À l'examen des données de l'expansion de l'économie canadienne au premier trimestre, on peut se demander si les entreprises perdent le goût d'entreprendre.

Leurs investissements en usines et en matériel ont diminué de 2,0% en rythme annuel durant l'hiver. En un an, ils accusent un repli de 0,9%.

Ce manque d'audace ou d'attrait pour le risque calculé aura fortement contribué à contenir l'expansion réelle de l'économie canadienne à 1,2% seulement au premier trimestre, selon les données de Statistique Canada. Il s'agit d'une nette décélération par rapport à la poussée de 2,7% observée durant les trois mois d'automne et l'expansion la plus faible en cinq trimestres.

Mince consolation, l'économie américaine a fait bien pire avec un recul annualisé de 1%, le premier en trois ans.

Certes, la météo exécrable a perturbé l'activité économique des deux côtés de la frontière. Voilà sans doute pourquoi la valeur des investissements en bâtiments résidentiels a chuté de 6,3%.

Elle peut aussi en partie expliquer le ralentissement de la consommation des ménages dont la croissance à 1,2% marque le troisième coup de frein d'affilée.

Il y a bien sûr aussi les efforts des provinces non pétrolières pour restaurer leurs finances publiques qui diminuent depuis un an, maintenant les contributions gouvernementales à l'expansion.

Le mauvais temps n'explique quand même pas tout, surtout que le Canada est plus familier avec les rigueurs de l'hiver que son grand voisin.

On comprend mal ainsi la chute de 5,8% des investissements en machines et matériel, notamment la plongée de 16% des achats d'ordinateurs et de matériel périphérique et celle de 14% du matériel de transport sur roues. L'augmentation de 3,6% des commandes en machines et matériaux industriels ne doit pas faire oublier qu'elle survient après cinq baisses trimestrielles d'affilée.

La rentabilité des entreprises n'est pas en cause. L'excédent d'exploitation net des entreprises non financières (le concept statistique utilisé dans le calcul des comptes nationaux mesuré en dollars enchaînés) était en hausse pour le troisième trimestre d'affilée, durant hiver.

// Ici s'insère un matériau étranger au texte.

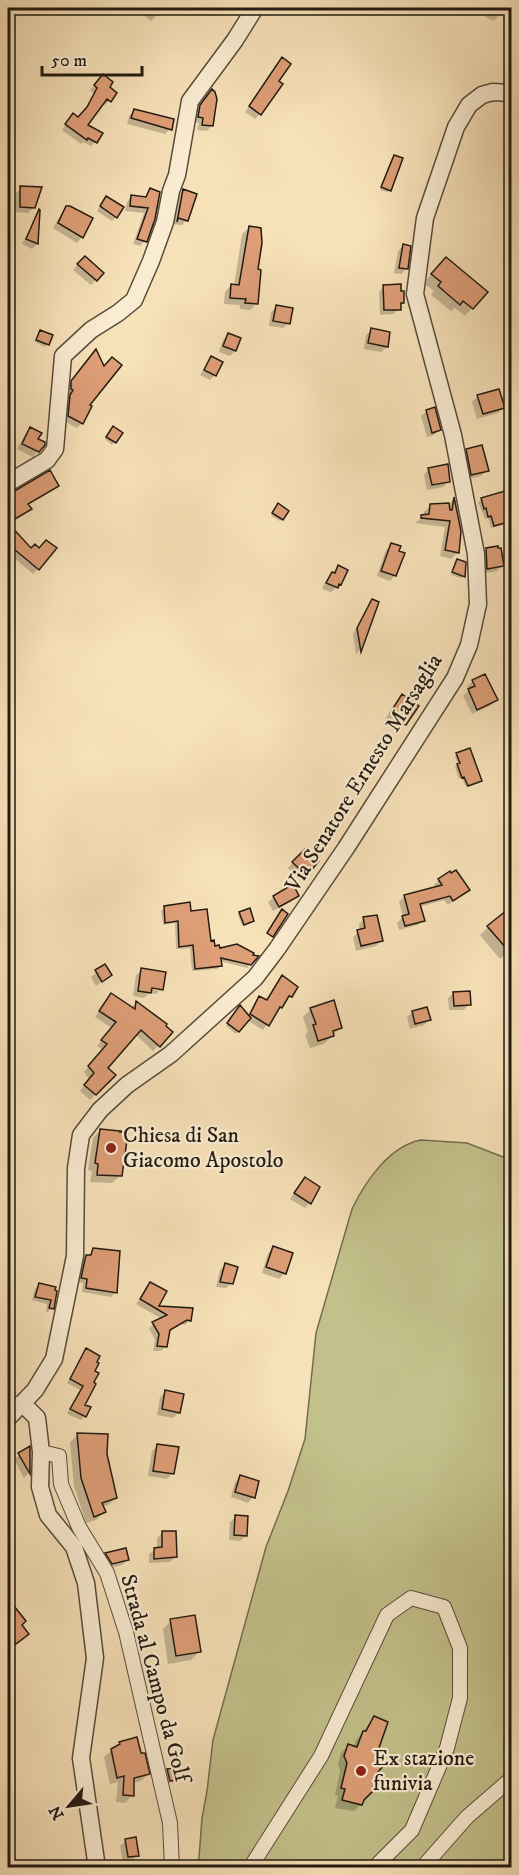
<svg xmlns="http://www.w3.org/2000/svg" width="519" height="1875" font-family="'IM FELL DW Pica',serif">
	<rect width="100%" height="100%" fill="#f7e1b9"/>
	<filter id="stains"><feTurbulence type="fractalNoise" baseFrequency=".00333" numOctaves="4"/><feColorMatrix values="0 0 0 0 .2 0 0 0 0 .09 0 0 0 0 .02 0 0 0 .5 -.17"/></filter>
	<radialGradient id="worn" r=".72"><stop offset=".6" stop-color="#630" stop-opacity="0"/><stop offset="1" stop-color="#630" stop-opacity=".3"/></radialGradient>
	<path fill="#c3c18b" stroke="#726e4e" stroke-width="1.5" d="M421 1140 467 1143 511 1160V1867L197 1868 199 1858 202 1818 207 1791 213 1740 266 1547 288 1491 305 1439 316 1333 352 1209C365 1182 389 1146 421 1140Z"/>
	<path fill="#0003" fill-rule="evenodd" d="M150 8H162L151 21 144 15Z
		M284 8H295L291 14 283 10Z
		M479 8H504L494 21 476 12Z
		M278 64 277 81 260 114 255 119 245 112Z
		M99 80 107 87 109 101 105 105 102 103 86 125 95 142 91 146 83 142 81 144 62 130 69 120 78 119 83 113 94 94 90 90Z
		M207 96 212 125 207 131 197 130 199 123 193 122 195 112Z
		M134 111 170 129 165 134 127 124 129 116Z
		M8 120 14 124 8 135Z
		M394 157 390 190 388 192 380 190Z
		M21 188 34 207 28 213 15 212 16 193Z
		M150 189 145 241 140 246 133 244 144 213 125 211 127 202 132 196 144 198Z
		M183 191 195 195 186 221 182 225 172 224 178 196Z
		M106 198 116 217 112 221 97 211Z
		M66 208 91 219 82 237 77 243 53 228 61 214Z
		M38 213 37 244 32 249 22 244Z
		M249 228 257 270 256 304 250 310 240 309V305L224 304 225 292 231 285 234 286 242 234Z
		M403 246 406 269 401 274 394 273 398 251Z
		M79 263 102 273 91 285 73 270Z
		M438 266 486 292 465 316 455 308 451 311 431 295 434 291 424 283Z
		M384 286 402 303 394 314 380 315 379 292Z
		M276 307 289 323 283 328 269 326 271 312Z
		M372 330 387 347 381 352 364 349 366 335Z
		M40 332 51 336 45 347 35 342Z
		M229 335 235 351 230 356 219 352 223 340Z
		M91 357 87 406 82 423 77 428 64 421 65 402 68 396 66 394 67 388Z
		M212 357 215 375 210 380 200 375Z
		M478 396 503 408 498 413 477 419 472 402Z
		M427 411 439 430 434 435 427 437 421 416Z
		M30 429 36 440 38 451 33 457 17 449 25 434Z
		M111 430 121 433 112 445 105 439Z
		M467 450 487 470 481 476 466 480 462 456Z
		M429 469 448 481 443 487 427 490 424 475Z
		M57 486 27 505 30 509 25 514 8 524V495Z
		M512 490V523L491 528 488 518 485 519 478 502 482 499Z
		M453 500 459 532 458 552 451 559 440 556 445 527 415 523 424 516V512L431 506 449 505Z
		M276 507 282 519 280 521 271 516Z
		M8 524 31 550 55 548 33 574 8 553Z
		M392 545 395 575 390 581 377 576 386 550Z
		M486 550 502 566 497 571 482 574 481 555Z
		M457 561 463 576 461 578 451 575Z
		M338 567 340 584 331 592 322 589 327 579Z
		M373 601 377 603 359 651 356 654 353 634 368 606Z
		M473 681 496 700 490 706 472 714 463 696 469 690 467 686Z
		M402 696 405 724 400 729 385 719Z
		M457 754 480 781 478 783 466 787 462 778 459 779 455 767 458 765 455 756Z
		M306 850 313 868 301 881 288 868Z
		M439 880 468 890 448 905 444 900 419 907 423 920 418 925 399 930 397 923 403 917 399 902 404 897 436 888 434 885Z
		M297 895 292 901 273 911 268 902 274 897Z
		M165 908 190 913 213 947 250 964 247 968 220 961V965L217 969 192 971 190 948 176 949 175 923 163 925 161 911Z
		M240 913 253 921 242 926 238 915Z
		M364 919 381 941 376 946 356 951 353 937 360 931 359 924Z
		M488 927 512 949 500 959 480 935Z
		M105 966 110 975 96 986 91 977Z
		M142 970 161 989 156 994 149 993 144 998 133 996 136 975ZM144 988H159V991Z
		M282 977 290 996 276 1012 263 1030 247 1020 236 1034 226 1026 238 1010 247 1016 260 997 266 1001Z
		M454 993 469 1004 464 1010H449L448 998Z
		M111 995 131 1008 136 1003 171 1032 153 1051 135 1034 106 1068 114 1075 90 1100 80 1091 89 1079 84 1072 103 1050 97 1046 112 1028 95 1017Z
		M311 1009 341 1027 324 1044 310 1048 305 1035 308 1032 303 1017Z
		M413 1012 429 1020 424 1025 410 1029 407 1017Z
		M100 1131 120 1176 112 1183 90 1182 92 1171 88 1170 93 1138Z
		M305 1179 310 1203 305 1208 290 1199Z
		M274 1248 285 1273 279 1279 262 1273 268 1253Z
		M93 1249 116 1292 111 1297 82 1292 83 1283 78 1282 82 1261 88 1257Z
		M225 1265 232 1283 226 1288 216 1287 220 1270Z
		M151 1284 156 1307 190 1320 185 1325 181 1324 168 1332 166 1346 161 1351H153L155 1340 149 1328 162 1319 136 1304Z
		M39 1285 53 1291 52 1308 48 1312H46L47 1304 32 1300 35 1289Z
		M86 1350 83 1405 85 1416 81 1420 67 1414 80 1390 67 1383Z
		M166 1392 179 1412 173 1418 157 1415 160 1397Z
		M78 1435 106 1454 116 1498 108 1505 102 1507 104 1512 96 1520 86 1523 74 1486 70 1442Z
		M157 1446 173 1473 167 1479 148 1476 152 1451Z
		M28 1449V1474L24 1478 14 1459Z
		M240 1477 253 1497 248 1503 231 1497 235 1482Z
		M236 1517 246 1536 240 1541 229 1540 230 1522Z
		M162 1533 175 1557 170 1562 149 1563V1554L157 1549V1538Z
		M106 1554 128 1559 122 1565 107 1569 101 1560Z
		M14 1608 22 1639 10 1648 8 1645V1613Z
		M171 1621 199 1652 191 1660 168 1664 163 1629Z
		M374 1718 377 1748 361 1804 354 1811 335 1808 338 1796 335 1795 340 1771 338 1764 341 1753 348 1746 353 1748 356 1740Z
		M120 1743 148 1774 141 1781 133 1783 132 1795 125 1803 116 1802 118 1782 110 1784 104 1757Z
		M168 1771 177 1780 174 1782 168 1783 165 1773Z
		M126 1841 137 1855 132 1861 123 1862 120 1846Z"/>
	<path fill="#de9e77" stroke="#211a11" stroke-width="1.5" d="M282 57 291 64 279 81 283 84 261 115 249 106Z
		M103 74 113 82 110 87 117 93 111 102 107 99 88 125 103 133 97 143 88 138 87 140 65 124 73 113 78 117 87 107 97 88 94 85Z
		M212 89 215 92 217 99 213 126 202 125 203 118 198 117 200 105Z
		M134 109 174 119 172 130 131 118Z
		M394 155 403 158 391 191 381 187Z
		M20 186 42 187 35 208 20 207Z
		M150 188 160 192 155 219 147 242 137 239 148 208 130 206 131 195 146 197Z
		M183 189 197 194 188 221 178 218 177 222Z
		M106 196 124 207 117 218 100 206Z
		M66 206H70L93 218 83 238 58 223Z
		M39 209 40 210 38 244 26 239Z
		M249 226 261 228 262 243 258 269 261 270 258 304 245 303 246 299 230 298 231 284 239 285Z
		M403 244 411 246 408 269 399 268Z
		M85 256 104 273 97 281 77 264Z
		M446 257 488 292 473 309 463 301 460 305 438 286 441 282 431 274Z
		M401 284V291H404V303H401V310H384L383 285Z
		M276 305 293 308 290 324 273 321Z
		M371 328 390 332 388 347 368 343Z
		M40 330 53 335 49 345 36 340Z
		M228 333 241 338 236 351 223 346Z
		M96 349 104 366 112 357 122 365 90 405 92 406 83 424 68 416 70 395 73 390 71 389V381Z
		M211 356 223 362 216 376 204 370Z
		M499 389 505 408 483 414 477 395Z
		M435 407 441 430 432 433 426 410Z
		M113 426 123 433 116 443 106 437Z
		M30 427 42 433 38 439 45 442V445L39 452 22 444Z
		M482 445 489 471 471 475 466 449Z
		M448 464 450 482 432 485 428 468Z
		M50 470 59 486 28 504 32 509 8 523 31 548 35 544 39 548 46 540 57 548 39 570 8 544V493L13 492Z
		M512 489V521L494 526 491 516 488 517 486 508 484 509 481 498Z
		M454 497 461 531 459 553 445 550 450 521 421 518V515L429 514 430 504 449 503 450 510H452Z
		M278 503 289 511 283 520 272 513Z
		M391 543 401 546 399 551 405 553 396 576 381 571Z
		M498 546V548H501L504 566 487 569 486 548Z
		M457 559 466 562 465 577 452 572Z
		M338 565 348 570 341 585 339 584 338 588 326 583 332 572 335 573Z
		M372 599 379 602 361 652 357 628Z
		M485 674 498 700 477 710 468 689 475 686 472 680Z
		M402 694 419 706 406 725 390 713Z
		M470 748 482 781 468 786 464 777 462 778 457 764 460 763 456 753Z
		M306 848 319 861 307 876 292 862Z
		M456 870 470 890 453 901 450 896 420 904 425 921 405 926 402 916 409 914 404 895 442 885 438 879 450 871 451 873Z
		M293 884 299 896 279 907 273 896Z
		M190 902 191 911 207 909 211 941 214 940 215 946 219 945 220 948 237 944 254 953 253 955 259 956 251 965 221 958 222 966 195 969 193 945 179 947 178 921 165 923 164 906Z
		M512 906V955L487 926Z
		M250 908 254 921 244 925 239 912Z
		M282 909 288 914 273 937 267 933Z
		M377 915 383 941 361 946 357 930 365 928 363 917Z
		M105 964 112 975 102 982 95 970Z
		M141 968 166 972 163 990 152 988 151 993 138 991Z
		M282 975 298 987 292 997 289 996 282 1008 280 1007 269 1026 250 1014 259 996 267 1000Z
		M470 991 471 1005 454 1006 453 992Z
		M111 993 135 1009 136 1001 167 1024 166 1026 173 1032 160 1047 141 1030 108 1068 116 1075 96 1095 84 1085 94 1073 88 1066 107 1044 101 1040 116 1022 99 1011Z
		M334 1000 342 1028 333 1031 334 1036 318 1041 313 1025 316 1024 310 1008Z
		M240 1005 251 1018 239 1032 227 1023Z
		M427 1007 431 1020 415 1024 412 1011Z
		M100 1129 121 1131 120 1132 128 1133 122 1176 97 1175 98 1164 95 1163Z
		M305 1177 320 1187 311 1204 294 1193Z
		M273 1246 293 1253 286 1274 266 1267Z
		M93 1248 120 1251 117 1293 86 1288 87 1279 81 1278 86 1255H91Z
		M225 1263 238 1267 233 1284 220 1282Z
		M150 1282 167 1291 159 1306 193 1308 191 1321 187 1320 170 1330 167 1347 157 1346 159 1334 152 1322 167 1315 140 1299Z
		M39 1283 56 1287 55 1290 57 1291 54 1309 49 1308 51 1300 35 1297Z
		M86 1348 100 1356 97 1362 99 1363 95 1371 99 1373 94 1382 96 1384 85 1405 91 1407 86 1417 70 1409 83 1386 70 1379Z
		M165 1390 184 1394 180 1413 162 1409Z
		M77 1433 108 1434 107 1454 117 1498 102 1503 106 1512 94 1517 81 1478Z
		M157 1444 179 1447 174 1474 153 1471Z
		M30 1446V1474L18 1453Z
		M240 1475 259 1481 255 1498 235 1492Z
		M235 1515 248 1516 247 1536 234 1535Z
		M162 1531H176L177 1557 154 1559V1548L162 1547Z
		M126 1548 129 1560 112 1564 105 1553Z
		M14 1606 26 1621 22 1625 29 1634 16 1644 8 1633V1611Z
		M195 1615 201 1652 176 1656 170 1619Z
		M374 1716 388 1722 379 1748 386 1763 377 1773 372 1792 364 1800 362 1805 342 1800 345 1789 341 1788 347 1763 344 1756 348 1744 357 1747 363 1731H366Z
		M137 1737 141 1753H145L150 1774 134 1778V1796L123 1795 124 1776 117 1778 111 1749 120 1744 119 1742Z
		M177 1768 178 1780 170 1781 167 1769Z
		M136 1837 139 1856 128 1857 125 1839Z"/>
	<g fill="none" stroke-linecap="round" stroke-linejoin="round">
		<defs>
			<path id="minor" d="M41 1452 59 1456 61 1484 79 1527 107 1573 126 1632 170 1823 172 1868
				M250 1868 321 1756 387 1615 411 1598 444 1607 460 1648V1698L447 1748 412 1830 374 1868
				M422 1868 467 1817 512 1778"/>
			<path id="tertiary" d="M8 483 47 460 55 449 63 356 91 330 118 313 134 300 151 261 165 222 171 191 177 175 190 101 235 40 255 8
				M22 1403 37 1418 41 1452 40 1487 48 1515 74 1547 86 1583 95 1658 81 1758 97 1868
				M8 1418 35 1390 54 1359 75 1256 76 1168 81 1135 100 1110 127 1085 171 1054 255 978 277 949 346 848 455 678 469 645 478 604 476 554 453 435 415 294 425 218 456 127 469 105 482 95 493 92 512 93"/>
		</defs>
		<use href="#minor" stroke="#564c3b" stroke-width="16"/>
		<use href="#tertiary" stroke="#564c3b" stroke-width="19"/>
		<use href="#minor" stroke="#faecd2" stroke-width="14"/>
		<use href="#tertiary" stroke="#faecd2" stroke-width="16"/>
	</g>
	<g fill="#8f2418" stroke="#faecd2" stroke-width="2">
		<circle cx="111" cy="1148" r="6"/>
		<circle cx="361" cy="1771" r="6"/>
	</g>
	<g text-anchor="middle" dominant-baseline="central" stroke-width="4.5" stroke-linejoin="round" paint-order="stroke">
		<g font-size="22" fill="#211a11" stroke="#faecd2">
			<text transform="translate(364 773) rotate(-58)">Via Senatore Ernesto Marsaglia</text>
			<text transform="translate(155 1678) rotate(75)">Strada al Campo da Golf</text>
		</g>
		<g font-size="22" fill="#211a11" stroke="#faecd2" text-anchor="start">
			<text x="123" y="1135">Chiesa di San<tspan x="123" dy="25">Giacomo Apostolo</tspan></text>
			<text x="373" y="1758">Ex stazione<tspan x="373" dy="25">funivia</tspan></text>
		</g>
	</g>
	<rect width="519" height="1875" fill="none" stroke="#f7e1b9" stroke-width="30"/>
	<rect x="9" y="9" width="501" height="1857" fill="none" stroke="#211a11" stroke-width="3"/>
	<rect x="15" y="15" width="489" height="1845" fill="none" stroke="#211a11" stroke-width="1.5"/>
	<g transform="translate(69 1806) rotate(241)" stroke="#faecd2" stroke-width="4.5" paint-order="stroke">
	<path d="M0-4.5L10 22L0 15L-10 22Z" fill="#211a11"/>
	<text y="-9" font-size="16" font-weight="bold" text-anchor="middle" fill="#211a11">N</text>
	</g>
	<path d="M42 66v9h100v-9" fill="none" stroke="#211a11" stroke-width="3"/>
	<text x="51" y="66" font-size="18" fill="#211a11" stroke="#faecd2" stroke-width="4.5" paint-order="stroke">50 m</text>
	<rect width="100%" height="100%" filter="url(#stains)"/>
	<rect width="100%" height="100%" fill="url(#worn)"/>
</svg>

Plus concrètement, les statistiques financières des entreprises publiées mardi faisaient état d'un bond de 33% en rythme annuel des bénéfices d'exploitation au premier trimestre, la meilleure performance en trois ans. Même les profits annuels des fabricants ont augmenté, une première depuis la fin de 2011.

La baisse du dollar canadien y est pour quelque chose puisqu'elle gonfle les recettes des exportateurs. Voilà aussi pourquoi la croissance du premier trimestre exprimée en dollars courants - le produit intérieur brut (PIB) nominal en jargon économique - a bondi de 6,8%.

Cela représente une manne pour le gouvernement fédéral puisque le PIB nominal est la meilleure estimation de la variation de l'assiette fiscale.

Comme le gros de cette augmentation vient des prix de l'énergie, l'assiette des provinces non pétrolières comme le Québec ou l'Ontario aura sans doute augmenté beaucoup moins.

La contribution négative répétée des entreprises à la croissance a cette fois-ci plongé la variation de la demande intérieure finale dans le rouge pour la première fois depuis la récession.

Cela a de quoi inquiéter la Banque du Canada. Dans son communiqué du 16 avril, elle a réaffirmé que les moteurs de la croissance vont continuer de se raffermir, si on observe un redressement des investissements et des exportations.

À coup sûr, ce n'est pas le cas des premiers.

Ce ne l'est pas plus des secondes. Les volumes d'exportations ont diminué de 2,4% durant le trimestre, tandis que ceux des importations plongeaient de 7,2%.

On peut raisonnablement blâmer la météo ou la grève au port de Vancouver, mais c'est un peu court. Le froid polaire n'a-t-il pas stimulé les exportations d'énergie?

Au net, comme les importations ont diminué davantage que les exportations, le commerce international aura été le principal contributeur à l'expansion au premier trimestre, malgré sa diminution. Sans cette heureuse anomalie, l'économie aurait décru.

La variation des stocks, qui restent élevés, n'a pas eu beaucoup d'incidence sur la croissance cette fois-ci.

Mesurée par industrie, la production de biens et services a augmenté de 0,1% en mars, comparativement à 0,2% en février et 0,4% en janvier.

Le printemps économique canadien a donc commencé sans élan, mais encore porté vers l'avant, tout de même.